> Request 1:
In the thread about running a t-test in R, what setting does the answer give for running a Welch t-statistic?
> Request 2:
Copy the part of the R t-test thread starting at "If your p >" and ending at "var.equal = TRUE.".

> Excerpt:

Running a two-sample t.test with unequal sample size in R

Trying2Learn picture Trying2Learn · Oct 15, 2018 · Viewed 12.2k times · Source

I am trying to run a two-sample t-test for a difference between a treatment and control group. Data is not paired. When I subset my original dataframe, I found that I have unequal sample sizes (not an issue by hand, but R seems to make it an issue). Here is my code:

CG<-subset(data,treat=="Control")
TG<-subset(data,treat!="Control")
agep <-t.test(CG$age~TG$age)$p.value

The error I get is the following:

Error in model.frame.default(formula = CG$age ~ TG$age) : 
variable lengths differ (found for 'TG$age')

Yes! The lengths do differ. Not sure why that's a problem if I'm not running a paired test? Thanks in advance for any help.

Answer

Cory Caaz picture Cory Caaz · Oct 15, 2018

If the unequal sample sizes are independent groups, then the mean can be parsed in R via an unpaired two-sample t-test.

First, ensure that your data pass a test of homoscedasticity--are the variances homogenous? We do this in R with a Fisher's F-test, var.test(x, y).

CG <- subset(data, treat == "Control")
TG <- subset(data, treat != "Control")
var.test(CG, TG)

If your p > 0.05, then you can assume that the variances of both samples are homogenous. In this case, we run a classic Student's two-sample t-test by setting the parameter var.equal = TRUE.

agep <- t.test(CG$age, TG$age, var.equal = TRUE)

If the F-test returns a p < 0.05, then you can assume that the variances of the two groups are different (heteroscedasticity). In this case, you can run a Welch t-statistic. Simply set var.equal = FALSE.

agep <- t.test(CG$age, TG$age, var.equal = FALSE)

> Records supplied:
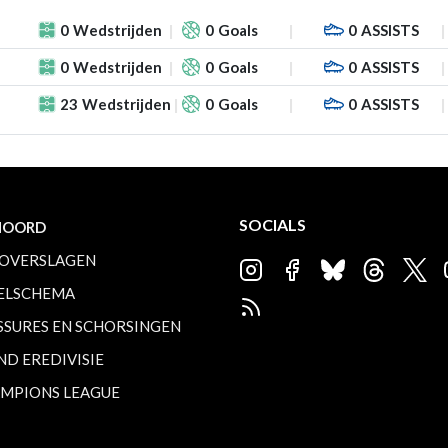
0
Wedstrijden
0
Goals
0
ASSISTS
0
Wedstrijden
0
Goals
0
ASSISTS
23
Wedstrijden
0
Goals
0
ASSISTS
SOCIALS
NOORD
OVERSLAGEN
ELSCHEMA
SSURES EN SCHORSINGEN
ND EREDIVISIE
MPIONS LEAGUE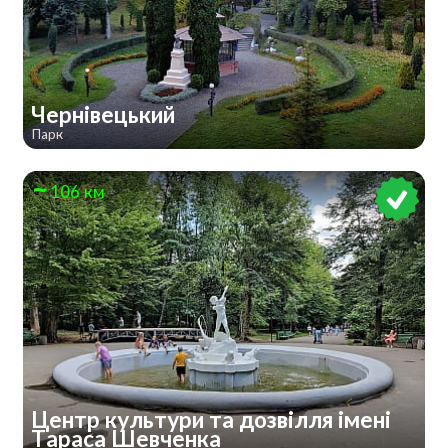
Чернівецький
Парк
106 км
Центр культури та дозвілля імені
Тараса Шевченка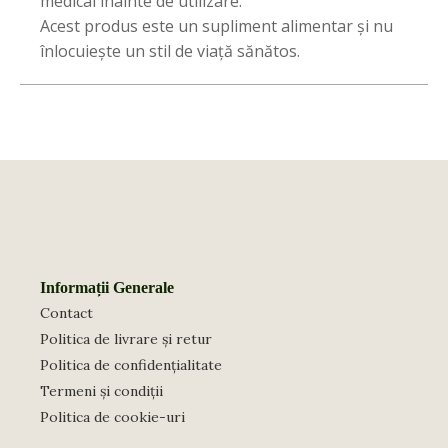
medical înainte de utilizare.
Acest produs este un supliment alimentar și nu
înlocuiește un stil de viață sănătos.
Informații Generale
Contact
Politica de livrare și retur
Politica de confidențialitate
Termeni și condiții
Politica de cookie-uri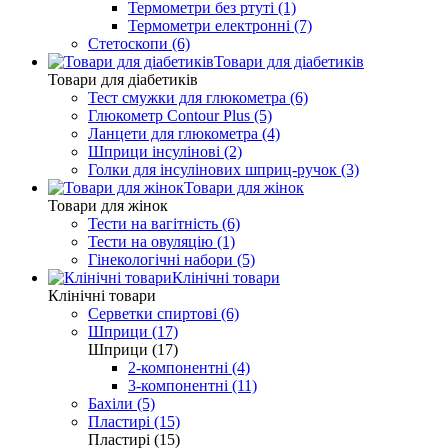
Термометри без ртуті (1)
Термометри електронні (7)
Стетоскопи (6)
Товари для діабетиків
Товари для діабетиків
Тест смужки для глюкометра (6)
Глюкометр Contour Plus (5)
Ланцети для глюкометра (4)
Шприци інсулінові (2)
Голки для інсулінових шприц-ручок (3)
Товари для жінок
Товари для жінок
Тести на вагітність (6)
Тести на овуляцію (1)
Гінекологічні набори (5)
Клінічні товари
Клінічні товари
Серветки спиртові (6)
Шприци (17)
Шприци (17)
2-компонентні (4)
3-компонентні (11)
Бахіли (5)
Пластирі (15)
Пластирі (15)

> Output 1:
Set var.equal = FALSE.

> Output 2:
If your p > 0.05, then you can assume that the variances of both samples are homogenous. In this case, we run a classic Student's two-sample t-test by setting the parameter var.equal = TRUE.